Optimal Sizing of Converters for Hybridizing Conventional Pumped Storage Hydro with Floating PV Plants | AIChE

Optimal Sizing of Converters for Hybridizing Conventional Pumped Storage Hydro with Floating PV Plants

Authors 

Nag, S. - Presenter, Baylor University
von Jouanne, A., School of Engineering and Computer Science, Baylor University
Lee, K. Y., Baylor University
Yokochi, A., Baylor University
Suchitra, D., SRM University
Pumped storage hydro (PSH) now has an expanded portfolio including adjustable speed (AS) synchronous machines to provide pump-mode regulation. However, the application of this technology in the industry has been limited to two plants world-wide, mainly due to the capital investment required for large-scale inverters.
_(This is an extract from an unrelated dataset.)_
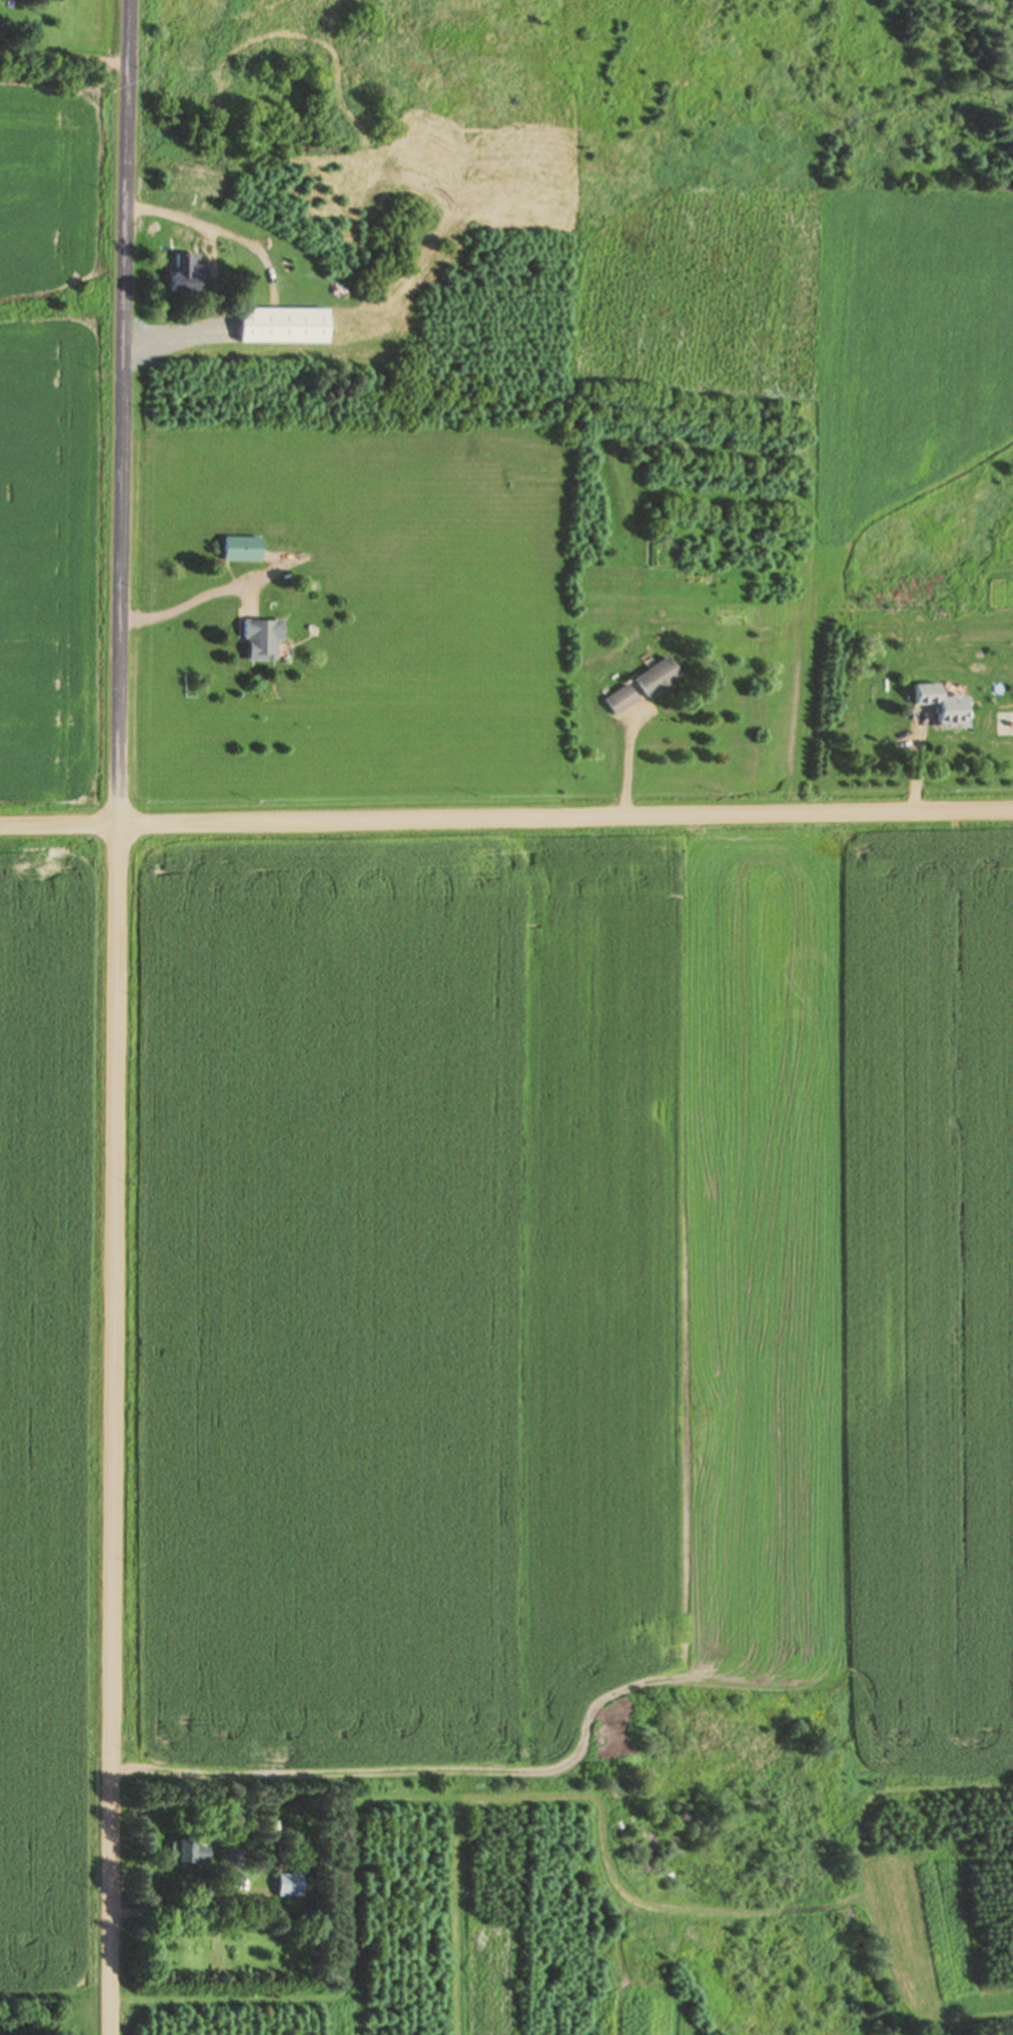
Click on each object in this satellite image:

Also, the fact that an AS-PSH plant is idle during most of the day discourages the application of such investments.

To encourage investors and industrial participants to investigate this option, a multi-use case has been developed by coupling floating photovoltaics (PVs) and AS-PSH. The presentation proposes that the use of the existing but converters of the AS-PSH system for hosting floating PV will increase the availability of the plant and thereby justify the capital investment. Synchronous machine-based AS-PSH have large converters which can be used to integrate floating PVs of equal capacity as an AS-PSH unit, given the availability of the large amount of unused reservoir surface area. The large number of existing conventional PSH (C-PSH) projects world-wide presents significant opportunities for this hybrid technology to be realized.

Converters required for the conversion of the C-PSH plant to the AS-PSH and to the hybrid AS-PSH + PV plant can be optimally sized, as will be presented. The problem is framed as a security constrained optimal scheduling problem that simultaneously reveals the optimal size of the required converters. Benefits of this conversion are examined from the point of view of operating cost, emissions, losses, voltage profile, curtailment and system congestion under different levels of renewable penetration.